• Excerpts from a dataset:
━━━━━━

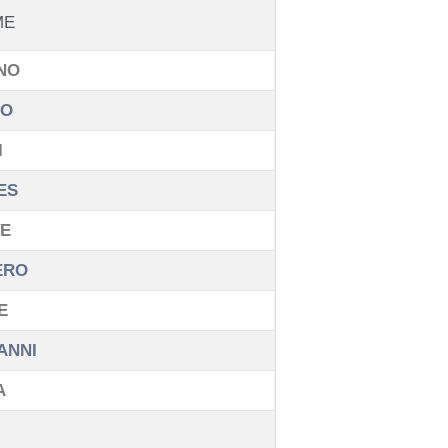
ME
NO
ZO
I
ES
E
ERO
E
ANNI
A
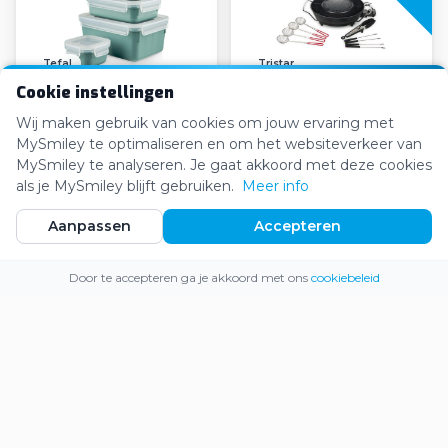
Tefal
Tristar
Cookie instellingen
Tefal - Masterseal
Tristar Hot Pot
Vershoudbakjes
Koreaanse Grill set
Wij maken gebruik van cookies om jouw ervaring met
MySmiley te optimaliseren en om het websiteverkeer van
€20,93
€47,61
€21,99
€58,99
MySmiley te analyseren. Je gaat akkoord met deze cookies
als je MySmiley blijft gebruiken.
Meer info
Aanpassen
Accepteren
-27%
Webshop
Inloggen
Registreren
Door te accepteren ga je akkoord met ons
cookiebeleid
Abbey Camp
Rowenta
Abbey Camp Picknickkleed
Rowenta Robotstofzuiger
Portland-180
X-Plorer Serie 275
€27,78
€219,53
€30,00
€300,00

━━━━━━

• Work item: Reproduce the data above with "ShopSmart" substituted for every occurrence of "MySmiley", leaving all other text unchanged. Leave out the pictures.

• Solution:
ME
NO
ZO
I
ES
E
ERO
E
ANNI
A
Tefal
Tristar
Cookie instellingen
Tefal - Masterseal
Tristar Hot Pot
Vershoudbakjes
Koreaanse Grill set
Wij maken gebruik van cookies om jouw ervaring met
ShopSmart te optimaliseren en om het websiteverkeer van
€20,93
€47,61
€21,99
€58,99
ShopSmart te analyseren. Je gaat akkoord met deze cookies
als je ShopSmart blijft gebruiken.
Meer info
Aanpassen
Accepteren
-27%
Webshop
Inloggen
Registreren
Door te accepteren ga je akkoord met ons
cookiebeleid
Abbey Camp
Rowenta
Abbey Camp Picknickkleed
Rowenta Robotstofzuiger
Portland-180
X-Plorer Serie 275
€27,78
€219,53
€30,00
€300,00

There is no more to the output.